The American Academy of Pediatrics is encouraging government officials and school administrators around the country to allow kids to return to class in the fall despite the spread of the coronavirus.
In a Monday statement, the AAP argued the cost of keeping children separated from the academic setting as well as their peers could be worse than the effects of COVID-19, claiming the dearth of social and educational exposure may be leading to increased instances of abuse, drugs use, and even suicidal attempts.
“The AAP strongly advocates that all policy considerations for the coming school year should start with a goal of having students physically present in school,” read the statement, in part. “The importance of in-person learning is well-documented, and there is learned evidence of the negative impacts on children because of school closures in the spring of 2020.”
“Lengthy time away from school and associated interruption of supportive services,” the statement continued, “often results in social isolation, making it difficult for schools to identify and address important learning deficits as well as child and adolescent physical or sexual abuse, substance use, depression, and suicidal ideation.”

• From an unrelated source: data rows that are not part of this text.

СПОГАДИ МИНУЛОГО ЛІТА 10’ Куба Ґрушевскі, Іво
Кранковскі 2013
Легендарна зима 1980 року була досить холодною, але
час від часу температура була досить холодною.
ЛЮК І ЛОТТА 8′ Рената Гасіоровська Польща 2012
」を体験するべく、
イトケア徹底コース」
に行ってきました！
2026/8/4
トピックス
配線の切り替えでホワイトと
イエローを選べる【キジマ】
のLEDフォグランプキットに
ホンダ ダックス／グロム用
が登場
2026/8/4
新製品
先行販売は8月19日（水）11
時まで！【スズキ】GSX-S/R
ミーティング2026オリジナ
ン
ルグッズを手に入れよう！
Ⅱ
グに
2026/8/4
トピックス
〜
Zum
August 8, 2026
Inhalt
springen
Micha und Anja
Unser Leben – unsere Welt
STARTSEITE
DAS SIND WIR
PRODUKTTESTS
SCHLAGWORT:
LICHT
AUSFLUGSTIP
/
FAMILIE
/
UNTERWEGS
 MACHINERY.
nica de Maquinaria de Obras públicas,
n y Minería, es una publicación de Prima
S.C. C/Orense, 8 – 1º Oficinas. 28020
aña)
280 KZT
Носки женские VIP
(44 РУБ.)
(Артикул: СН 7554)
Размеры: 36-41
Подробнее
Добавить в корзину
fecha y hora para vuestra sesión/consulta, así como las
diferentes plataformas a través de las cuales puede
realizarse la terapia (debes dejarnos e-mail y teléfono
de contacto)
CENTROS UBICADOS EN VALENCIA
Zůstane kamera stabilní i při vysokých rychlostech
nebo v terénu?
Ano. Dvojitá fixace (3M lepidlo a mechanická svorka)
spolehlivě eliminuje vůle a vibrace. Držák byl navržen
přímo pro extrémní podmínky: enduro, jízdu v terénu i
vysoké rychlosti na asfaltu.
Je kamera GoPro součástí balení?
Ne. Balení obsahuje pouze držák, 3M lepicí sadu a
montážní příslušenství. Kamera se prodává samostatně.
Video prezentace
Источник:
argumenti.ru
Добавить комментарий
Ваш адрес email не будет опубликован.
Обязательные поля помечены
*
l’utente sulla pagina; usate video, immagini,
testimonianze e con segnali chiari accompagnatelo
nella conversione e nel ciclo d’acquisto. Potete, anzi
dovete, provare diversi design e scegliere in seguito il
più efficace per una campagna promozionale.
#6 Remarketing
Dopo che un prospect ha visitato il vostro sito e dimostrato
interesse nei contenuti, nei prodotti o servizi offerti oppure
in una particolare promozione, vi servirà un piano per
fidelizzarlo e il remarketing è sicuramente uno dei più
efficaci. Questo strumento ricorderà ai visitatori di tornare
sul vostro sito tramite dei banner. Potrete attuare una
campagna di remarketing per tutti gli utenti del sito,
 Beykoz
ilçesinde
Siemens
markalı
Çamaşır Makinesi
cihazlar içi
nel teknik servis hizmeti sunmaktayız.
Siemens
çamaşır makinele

The association went on to claim all those factors “places children and adolescents at considerable risk of morbidity and, in some cases, mortality.”

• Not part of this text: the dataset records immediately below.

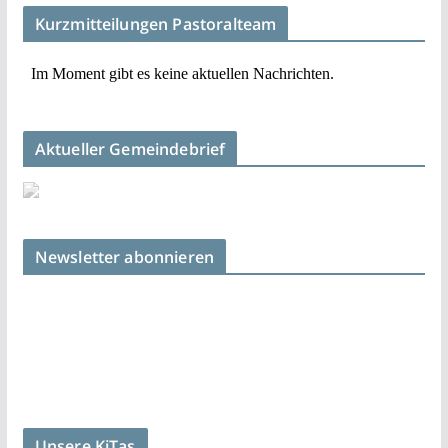
Kurzmitteilungen Pastoralteam
Aktueller Gemeindebrief
Newsletter abonnieren
Unsere KiTas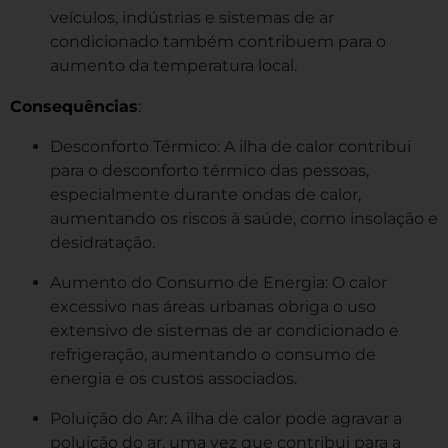
veículos, indústrias e sistemas de ar
condicionado também contribuem para o
aumento da temperatura local.
Consequências
:
Desconforto Térmico: A ilha de calor contribui
para o desconforto térmico das pessoas,
especialmente durante ondas de calor,
aumentando os riscos à saúde, como insolação e
desidratação.
Aumento do Consumo de Energia: O calor
excessivo nas áreas urbanas obriga o uso
extensivo de sistemas de ar condicionado e
refrigeração, aumentando o consumo de
energia e os custos associados.
Poluição do Ar: A ilha de calor pode agravar a
poluição do ar, uma vez que contribui para a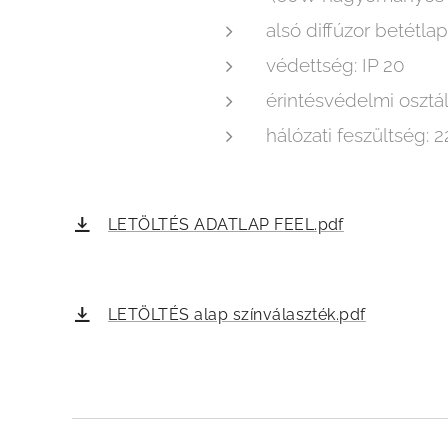
alsó diffúzor betétlap
védettség: IP 20
érintésvédelmi osztály:
hálózati feszültség:
LETÖLTÉS ADATLAP FEEL.pdf
LETÖLTÉS alap színválaszték.pdf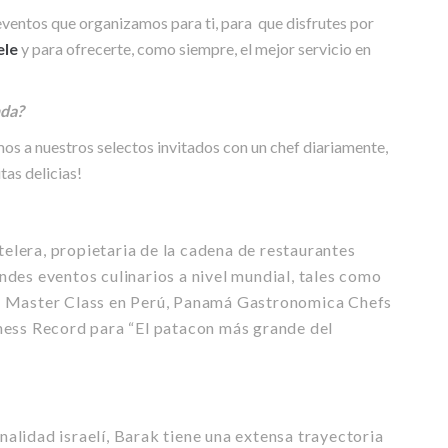
entos que organizamos para ti, para que disfrutes por
ele
y para ofrecerte, como siempre, el mejor servicio en
nda?
mos a nuestros selectos invitados con un chef diariamente,
tas delicias!
elera, propietaria de la cadena de restaurantes
des eventos culinarios a nivel mundial, tales como
y Master Class en Perú, Panamá Gastronomica Chefs
ness Record para “El patacon más grande del
nalidad israelí, Barak tiene una extensa trayectoria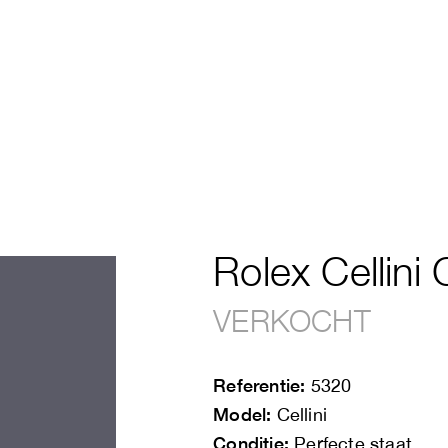
Rolex Cellini 
VERKOCHT
Referentie:
5320
Model:
Cellini
Conditie:
Perfecte staat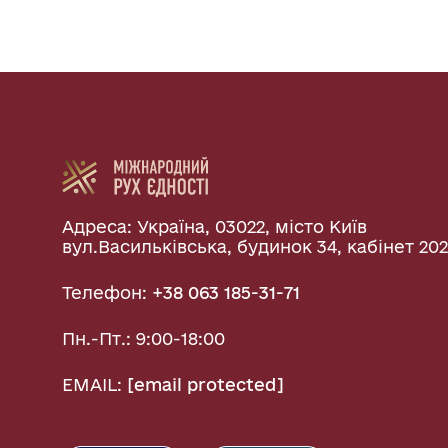
Адреса: Україна, 03022, місто Київ
вул.Васильківська, будинок 34, кабінет 202
Телефон:
+38 063 185-31-71
Пн.-Пт.: 9:00-18:00
EMAIL:
[email protected]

Keeping kids out of the classroom, the health experts explained, has already had a “substantial impact” on students’ physical health and nutrition.

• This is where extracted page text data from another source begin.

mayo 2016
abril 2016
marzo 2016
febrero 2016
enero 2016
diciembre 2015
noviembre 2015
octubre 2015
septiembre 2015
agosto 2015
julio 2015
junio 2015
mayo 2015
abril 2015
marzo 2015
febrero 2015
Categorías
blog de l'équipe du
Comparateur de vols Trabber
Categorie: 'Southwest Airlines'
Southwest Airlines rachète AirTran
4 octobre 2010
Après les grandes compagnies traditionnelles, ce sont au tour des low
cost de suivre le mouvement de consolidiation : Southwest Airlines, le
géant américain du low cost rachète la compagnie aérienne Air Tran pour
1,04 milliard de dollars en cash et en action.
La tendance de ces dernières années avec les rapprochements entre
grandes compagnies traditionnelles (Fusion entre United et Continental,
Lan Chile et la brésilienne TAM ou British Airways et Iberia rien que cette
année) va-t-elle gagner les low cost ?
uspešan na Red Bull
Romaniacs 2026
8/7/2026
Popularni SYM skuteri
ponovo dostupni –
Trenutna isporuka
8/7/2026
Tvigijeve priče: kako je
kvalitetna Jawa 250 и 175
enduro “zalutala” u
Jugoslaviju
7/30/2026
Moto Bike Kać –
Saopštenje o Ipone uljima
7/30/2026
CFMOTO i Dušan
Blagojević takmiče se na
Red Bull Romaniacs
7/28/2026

Additionally, the AAP pointed to the fact the novel coronavirus is, according to the research currently available, substantially less dangerous for younger people, particularly children and adolescents with healthy immune systems.
The coronavirus “appears to behave differently in children and adolescents than other common respiratory viruses, such as influenza, on which much of the current guidance regarding school closures is based,” wrote the AAP. “Although children and adolescents play a major role in amplifying influenza outbreaks, to date, this does not appear to be the case with SARS-CoV-2 [coronavirus].”
“Although many questions remain,” the statement continued, “the preponderance of evidence indicates that children and adolescents are less likely to be symptomatic and less likely to have severe disease results from SARS-CoV-2 infection. In addition, children may be less likely to become infected and to spread infection.”
During a hearing in the U.S. Senate on Tuesday, Dr. Anthony Fauci, the nation’s top infectious disease expert, told lawmakers, “I feel very strongly we need to do whatever we can to get the children back to school.”
During the testimony, Sen. Rand Paul (R-Ky.) ripped into Fauci, who serves as a member of the White House Coronavirus Task Force and helms the National Institute of Allergy and Infectious Diseases, for wielding too much unilateral power in dictating Americans’ cultural decisions regarding the coronavirus pandemic.
“It is a fatal conceit to believe any one person or small group of people has the knowledge necessary to direct an economy or dictate public health behavior,” said Paul, who is a physician. “I think government experts need to show caution in their prognostications.”
“It’s important to realize that if society meekly submits to an expert and that expert is wrong, a great deal of harm may occur when we allow one man’s policy or one group of small men and women to be foisted on an entire nation,” he added.
Later in the hearing, he rebuked Fauci for being a know-it-all and constant naysayer.
“Dr. Fauci, every day we seem to hear from you things we can’t do,” the senator said. “But when you’re asked, ‘Can we go back to school?’ I don’t hear much certitude At all. ‘Well, maybe.’ ‘It depends.’ Guess what? It’s rare for kids to transmit this. I don’t hear that coming from you. All I hear is, ‘We can’t do this.’ ‘We can’t do that.’”
Fauci did concede a lot of policymakers and medical experts are “putting opinions out without data.”